What is a GPU in the HPC context
GPUs were originally developed to render graphics. Modern GPUs expose their computational resources through general purpose programming models such as CUDA and OpenCL. In HPC, a GPU is treated as a massively parallel coprocessor attached to a CPU. It has its own cores, its own memory, and its own execution model.
In a typical node with GPUs, the CPU process allocates data, transfers it to GPU memory, launches a GPU kernel, and later transfers the results back. A kernel is a function that runs in parallel across a large number of GPU threads. These threads execute similar instructions on different data elements. This style of computing matches many scientific and engineering algorithms that involve large arrays or grids.
Many supercomputers in the Top500 list include GPUs because they provide high performance per watt and high performance per node. The shift from purely CPU based clusters to CPU plus GPU nodes is one of the defining trends in modern HPC.
Why GPUs excel at parallel workloads
The key idea behind GPU design is to trade control complexity for many more arithmetic units. A CPU core has sophisticated branch prediction, large caches, and powerful single thread performance. A GPU has comparatively simpler control for each execution unit, but a very large number of such units. This allows it to keep thousands of threads in flight.
GPUs are particularly effective for data parallel workloads. In such workloads, the same operation is applied to many elements, for example computing forces between particles, updating each cell of a grid, or applying the same matrix operation to many rows or columns. Each GPU thread handles a small portion of the data, and the GPU hardware schedules these threads in groups to hide memory access latencies by switching among them.

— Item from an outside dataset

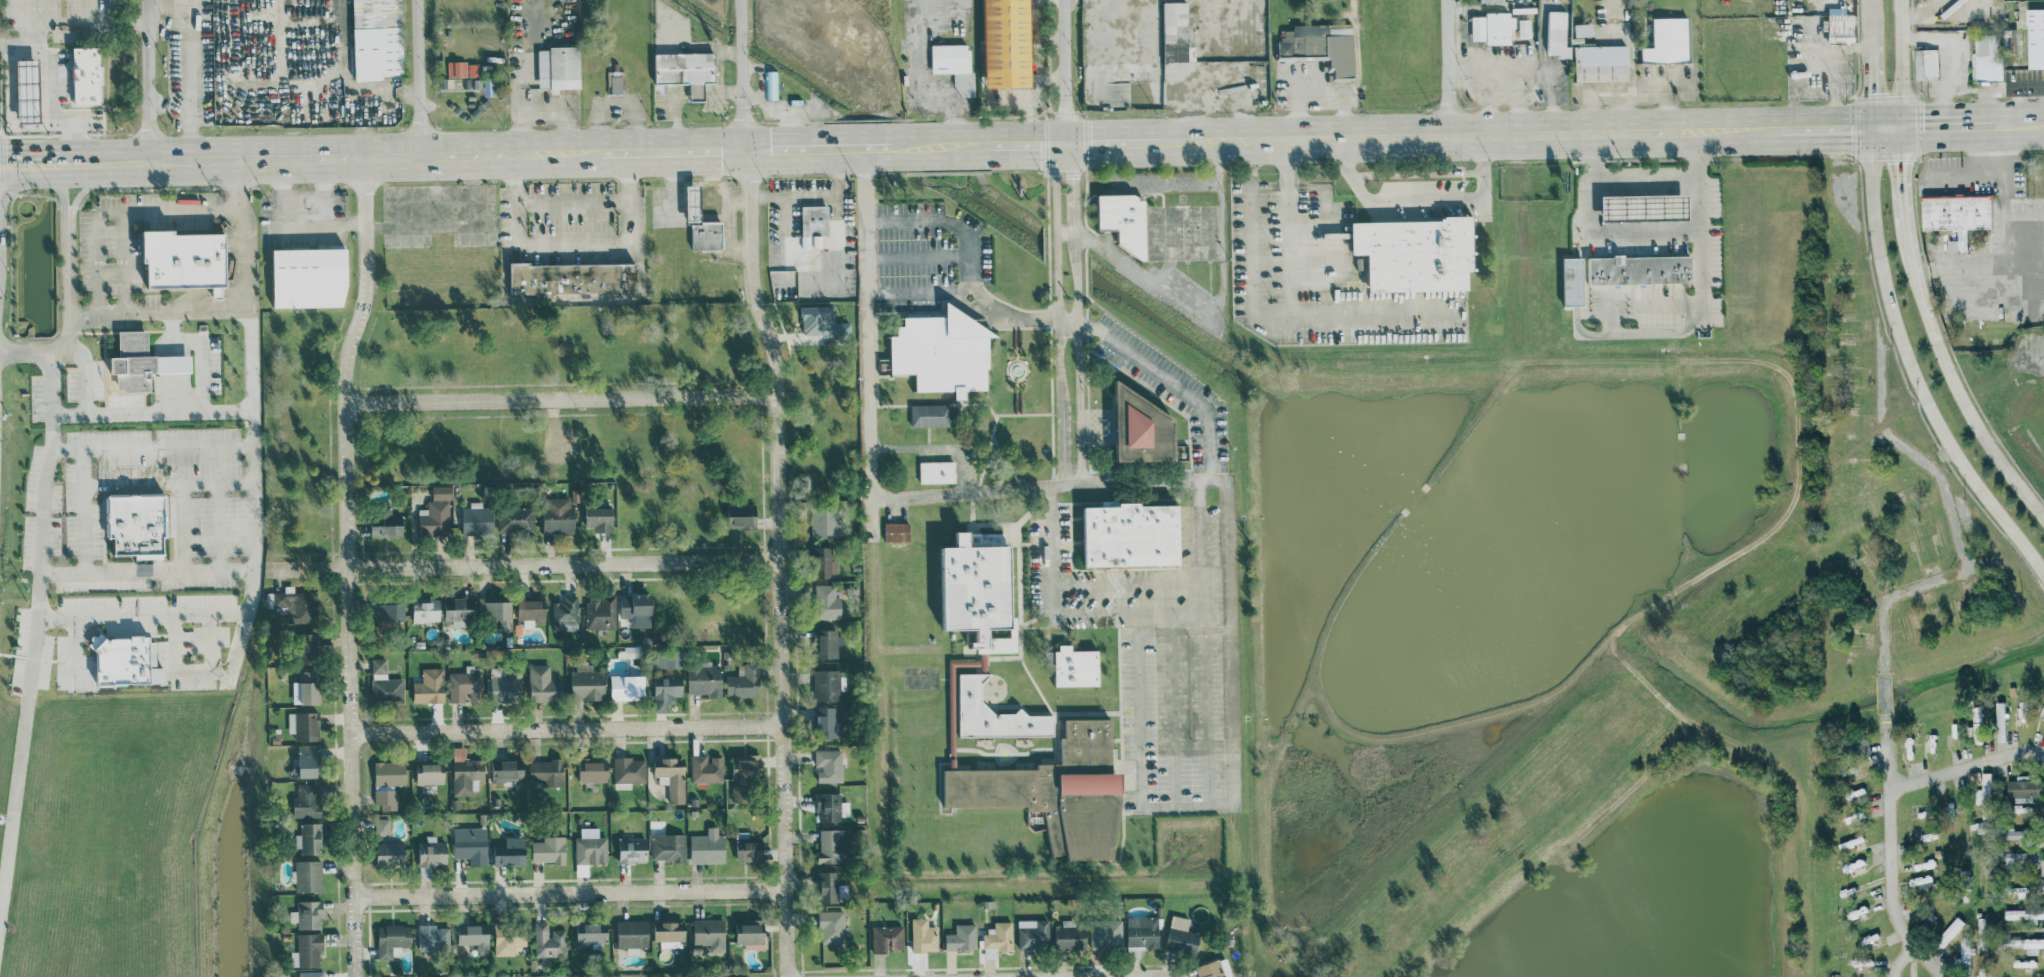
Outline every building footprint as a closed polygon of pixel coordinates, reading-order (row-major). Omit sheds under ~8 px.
[(355,80),(384,80),(384,75),(402,74),(401,0),(353,0),(355,80)] [(1031,0),(985,0),(987,88),(1033,87),(1031,0)] [(1188,1),(1164,2),(1165,61),(1189,61),(1188,1)] [(2031,8),(2043,8),(2043,68),(2032,68),(2031,8)] [(1511,44),(1510,11),(1487,12),(1488,44),(1511,44)] [(1568,11),(1549,11),(1549,54),(1559,54),(1559,57),(1572,57),(1572,45),(1567,45),(1568,11)] [(1829,43),(1829,15),(1855,14),(1855,43),(1829,43)] [(1486,15),(1472,16),(1472,40),(1486,40),(1486,15)] [(1690,61),(1689,16),(1654,17),(1655,46),(1643,47),(1643,62),(1690,61)] [(1528,38),(1527,19),(1515,19),(1516,39),(1528,38)] [(1575,36),(1593,35),(1593,23),(1575,23),(1575,36)] [(1354,27),(1330,27),(1330,24),(1294,24),(1294,30),(1286,30),(1286,37),(1279,37),(1279,59),(1329,59),(1329,77),(1354,77),(1354,27)] [(2008,80),(1976,80),(1976,32),(2007,32),(2008,80)] [(931,44),(932,73),(956,72),(957,96),(972,96),(971,43),(931,44)] [(1630,80),(1629,44),(1575,46),(1576,81),(1630,80)] [(581,89),(580,46),(538,47),(539,86),(551,86),(551,90),(581,89)] [(74,105),(74,47),(100,47),(100,105),(74,105)] [(1918,78),(1917,49),(1939,49),(1939,78),(1918,78)] [(714,52),(655,52),(655,83),(690,83),(690,101),(704,101),(704,81),(715,81),(714,52)] [(40,120),(19,120),(19,60),(40,60),(40,120)] [(468,61),(447,61),(448,77),(468,76),(468,61)] [(1165,62),(1165,73),(1195,73),(1195,62),(1165,62)] [(609,70),(609,93),(623,93),(622,70),(609,70)] [(778,70),(766,70),(765,99),(777,99),(778,70)] [(693,250),(723,249),(723,221),(701,221),(700,185),(687,185),(688,224),(693,224),(693,250)] [(1605,220),(1605,195),(1692,194),(1692,219),(1605,220)] [(1995,227),(1926,230),(1925,198),(1994,195),(1995,227)] [(1098,232),(1097,197),(1133,196),(1136,197),(1137,202),(1143,202),(1144,263),(1141,263),(1116,245),(1117,232),(1098,232)] [(829,205),(801,205),(802,248),(845,248),(844,218),(829,219),(829,205)] [(1371,292),(1470,290),(1470,272),(1475,272),(1474,218),(1353,220),(1354,255),(1370,254),(1371,292)] [(227,287),(226,233),(176,234),(176,229),(143,230),(144,263),(148,262),(148,288),(213,286),(213,298),(222,297),(222,287),(227,287)] [(273,249),(274,308),(348,306),(347,247),(273,249)] [(1590,283),(1590,257),(1693,256),(1694,282),(1590,283)] [(1564,258),(1584,257),(1585,305),(1565,305),(1564,258)] [(509,294),(611,292),(637,292),(636,262),(509,264),(509,294)] [(890,373),(891,334),(897,333),(897,324),(904,324),(905,316),(947,316),(946,300),(998,334),(988,335),(989,370),(986,369),(987,390),(976,390),(915,391),(915,374),(890,373)] [(802,306),(802,332),(837,332),(837,339),(851,339),(851,323),(835,323),(834,306),(802,306)] [(192,355),(149,356),(148,330),(119,331),(119,357),(111,357),(111,374),(117,374),(117,391),(151,390),(151,373),(192,372),(192,355)] [(1115,463),(1114,378),(1172,418),(1173,460),(1115,463)] [(949,404),(911,405),(912,427),(950,426),(949,404)] [(920,483),(956,483),(956,460),(920,461),(920,483)] [(450,485),(433,486),(433,501),(428,501),(428,508),(419,508),(419,534),(451,534),(450,485)] [(572,497),(543,498),(544,533),(575,532),(575,502),(579,502),(579,489),(571,490),(572,497)] [(165,495),(109,495),(109,538),(115,538),(115,557),(165,557),(165,495)] [(1083,567),(1083,507),(1117,507),(1117,502),(1138,501),(1138,506),(1176,504),(1178,564),(1083,567)] [(482,502),(470,502),(470,507),(462,507),(463,534),(494,533),(493,507),(482,507),(482,502)] [(757,504),(728,504),(728,528),(756,529),(757,504)] [(812,537),(838,537),(837,504),(811,504),(812,537)] [(586,526),(593,526),(593,531),(613,532),(614,508),(586,507),(586,526)] [(535,508),(498,509),(498,533),(535,532),(535,508)] [(371,510),(371,536),(403,535),(403,514),(392,515),(392,509),(371,510)] [(910,522),(885,522),(885,542),(910,542),(910,522)] [(942,630),(940,549),(954,549),(954,532),(966,532),(966,549),(1008,548),(1009,627),(986,629),(987,647),(970,648),(969,643),(976,643),(976,630),(942,630)] [(837,547),(813,547),(814,576),(838,576),(837,547)] [(841,618),(841,597),(836,597),(836,584),(817,584),(816,618),(841,618)] [(653,616),(653,594),(620,595),(621,617),(653,616)] [(552,602),(553,631),(579,630),(578,595),(564,596),(564,601),(552,602)] [(479,597),(479,620),(499,620),(500,631),(512,631),(511,596),(479,597)] [(617,628),(616,597),(586,598),(587,629),(617,628)] [(476,619),(475,598),(445,598),(445,620),(476,619)] [(441,600),(413,600),(413,622),(441,621),(441,600)] [(546,600),(518,600),(518,620),(523,620),(523,628),(534,628),(534,623),(546,623),(546,600)] [(405,622),(405,603),(373,604),(373,623),(405,622)] [(838,643),(841,643),(841,630),(815,629),(814,643),(819,643),(819,658),(838,658),(838,643)] [(315,664),(317,634),(297,633),(296,664),(315,664)] [(96,684),(165,684),(165,667),(155,667),(155,636),(95,637),(96,684)] [(1056,687),(1101,686),(1100,650),(1073,650),(1073,644),(1056,644),(1056,687)] [(682,668),(683,649),(654,648),(653,667),(682,668)] [(404,678),(387,679),(387,658),(372,658),(373,703),(404,703),(404,678)] [(605,700),(605,670),(593,670),(593,662),(572,661),(571,699),(605,700)] [(550,664),(529,664),(530,701),(561,701),(561,679),(550,679),(550,664)] [(482,672),(474,672),(474,665),(466,665),(466,673),(449,673),(450,702),(465,702),(465,694),(469,694),(470,702),(483,701),(482,672)] [(688,693),(709,693),(709,697),(722,697),(722,666),(688,666),(688,693)] [(413,703),(445,702),(444,667),(422,668),(423,682),(413,682),(413,703)] [(511,699),(511,695),(522,695),(522,672),(508,672),(508,669),(491,668),(491,677),(487,677),(487,699),(511,699)] [(320,704),(320,671),(299,672),(299,681),(293,682),(293,705),(320,704)] [(814,701),(841,701),(841,690),(846,690),(846,671),(814,671),(814,701)] [(1052,736),(1024,737),(988,736),(959,736),(958,674),(990,673),(980,682),(980,700),(993,713),(1013,714),(1019,708),(1028,716),(1052,717),(1052,736)] [(646,676),(611,675),(611,699),(645,700),(646,676)] [(655,675),(654,708),(666,708),(666,703),(675,703),(675,696),(683,696),(683,675),(655,675)] [(1998,741),(2009,740),(2007,701),(1997,701),(1998,741)] [(835,707),(816,707),(817,738),(836,738),(835,707)] [(288,713),(288,733),(295,733),(295,741),(320,741),(319,712),(288,713)] [(1975,713),(1977,742),(1986,741),(1983,712),(1975,713)] [(1109,857),(1067,857),(1065,853),(1052,857),(1043,813),(1027,812),(1026,808),(943,807),(944,770),(1037,769),(1037,765),(1060,764),(1060,737),(1064,737),(1064,720),(1109,719),(1109,772),(1118,772),(1118,793),(1120,800),(1109,857)] [(320,778),(319,745),(298,745),(299,778),(320,778)] [(453,795),(472,795),(473,779),(485,779),(485,759),(466,759),(466,747),(454,746),(453,795)] [(843,782),(842,749),(815,750),(816,768),(818,768),(818,783),(843,782)] [(709,754),(691,755),(692,783),(723,782),(723,757),(709,757),(709,754)] [(762,754),(732,755),(733,802),(748,802),(748,777),(762,777),(762,754)] [(669,804),(685,803),(684,757),(655,758),(656,784),(668,784),(669,804)] [(608,781),(607,758),(579,758),(579,782),(608,781)] [(646,758),(614,758),(614,789),(632,788),(632,783),(646,782),(646,758)] [(524,780),(525,760),(493,759),(492,783),(516,783),(516,780),(524,780)] [(530,781),(545,781),(545,787),(564,786),(563,759),(530,760),(530,781)] [(406,784),(405,761),(374,762),(375,785),(406,784)] [(417,784),(445,783),(444,761),(416,762),(417,784)] [(1983,786),(1984,817),(1994,817),(1993,771),(1970,771),(1971,787),(1983,786)] [(2009,779),(2010,797),(2016,797),(2017,803),(2023,802),(2024,810),(2029,810),(2028,803),(2034,803),(2034,796),(2043,796),(2042,779),(2030,779),(2030,774),(2018,775),(2018,779),(2009,779)] [(293,817),(320,817),(319,783),(297,784),(297,796),(293,796),(293,817)] [(397,810),(397,789),(377,790),(377,811),(397,810)] [(841,801),(841,794),(817,793),(817,822),(842,822),(842,816),(850,816),(850,801),(841,801)] [(375,835),(390,835),(390,817),(375,818),(375,835)] [(322,823),(301,823),(301,834),(295,834),(295,851),(322,852),(322,823)] [(725,862),(725,834),(719,834),(718,826),(707,826),(708,834),(690,834),(691,862),(725,862)] [(847,861),(847,828),(819,829),(820,862),(847,861)] [(2021,846),(2033,845),(2032,828),(2006,829),(2007,838),(2021,838),(2021,846)] [(737,860),(762,859),(762,838),(749,838),(749,831),(736,831),(737,860)] [(651,860),(685,861),(686,833),(652,833),(651,860)] [(454,857),(470,857),(470,865),(488,865),(487,834),(454,834),(454,857)] [(419,841),(419,865),(447,865),(447,841),(436,840),(436,835),(426,835),(426,841),(419,841)] [(565,835),(543,836),(543,841),(532,841),(532,862),(566,861),(565,835)] [(607,835),(575,836),(575,863),(608,862),(607,835)] [(494,864),(526,864),(525,836),(506,836),(506,842),(493,843),(494,864)] [(648,861),(647,836),(618,837),(619,862),(648,861)] [(377,866),(405,865),(405,841),(376,842),(377,866)] [(2037,851),(2008,850),(2008,862),(2037,862),(2037,851)] [(322,859),(295,860),(296,891),(322,890),(322,859)] [(819,902),(839,901),(838,870),(818,871),(819,902)] [(297,900),(297,911),(290,911),(290,922),(298,921),(298,928),(323,927),(322,899),(297,900)] [(2043,917),(2043,907),(2007,908),(2007,918),(2043,917)] [(822,942),(845,942),(844,909),(821,910),(822,942)] [(1167,948),(1198,952),(1201,932),(1188,930),(1190,917),(1172,914),(1167,948)] [(1128,946),(1160,945),(1159,915),(1128,916),(1128,946)] [(1966,922),(1960,915),(1941,934),(1948,941),(1966,922)] [(913,951),(939,950),(938,925),(929,926),(928,917),(912,917),(913,951)] [(1978,917),(1979,949),(1988,948),(1988,932),(1993,932),(1993,917),(1978,917)] [(710,951),(725,951),(724,918),(693,919),(693,944),(709,944),(710,951)] [(736,923),(737,944),(744,944),(744,948),(765,948),(764,918),(747,918),(748,922),(736,923)] [(1123,919),(1091,918),(1091,947),(1123,947),(1123,919)] [(648,919),(617,919),(618,947),(627,947),(628,954),(639,954),(639,947),(649,947),(648,919)] [(1050,919),(1018,919),(1018,948),(1050,948),(1050,919)] [(1056,926),(1057,949),(1087,948),(1087,926),(1075,926),(1075,919),(1063,919),(1063,926),(1056,926)] [(653,945),(683,945),(683,921),(654,920),(653,945)] [(1013,949),(1013,920),(994,921),(995,927),(983,927),(983,957),(996,957),(996,950),(1013,949)] [(534,921),(535,956),(566,955),(565,929),(550,929),(549,921),(534,921)] [(608,942),(607,921),(576,922),(577,947),(591,947),(591,942),(608,942)] [(946,932),(946,949),(977,949),(977,923),(956,923),(956,932),(946,932)] [(378,957),(401,957),(401,945),(411,945),(411,924),(377,925),(378,957)] [(419,946),(449,946),(449,924),(419,924),(419,946)] [(458,943),(476,943),(476,955),(489,956),(490,924),(458,924),(458,943)] [(872,952),(888,952),(888,948),(904,948),(904,925),(873,925),(872,952)] [(495,954),(515,955),(515,945),(526,945),(526,927),(496,926),(495,954)] [(319,949),(324,949),(323,932),(297,933),(298,950),(290,951),(291,966),(319,965),(319,949)] [(1964,964),(1973,964),(1972,935),(1962,936),(1964,964)] [(2015,937),(2014,946),(2043,947),(2043,937),(2015,937)] [(1198,976),(1234,976),(1227,956),(1195,966),(1198,976)]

The GPU achieves high throughput by combining multithreading with vector like execution. Internally, groups of threads execute in lockstep on the same instruction. If all threads in the group follow the same control path, the hardware runs efficiently. If they diverge, for example due to if statements where different threads take different branches, then some hardware lanes become idle. Writing efficient GPU code requires an understanding of these characteristics.
Important statement: GPUs are most efficient when many threads perform the same operations on different data with regular memory access patterns and minimal control flow divergence.
Types of accelerators used in HPC
While GPUs are the dominant type of accelerator in current HPC systems, they are part of a broader class.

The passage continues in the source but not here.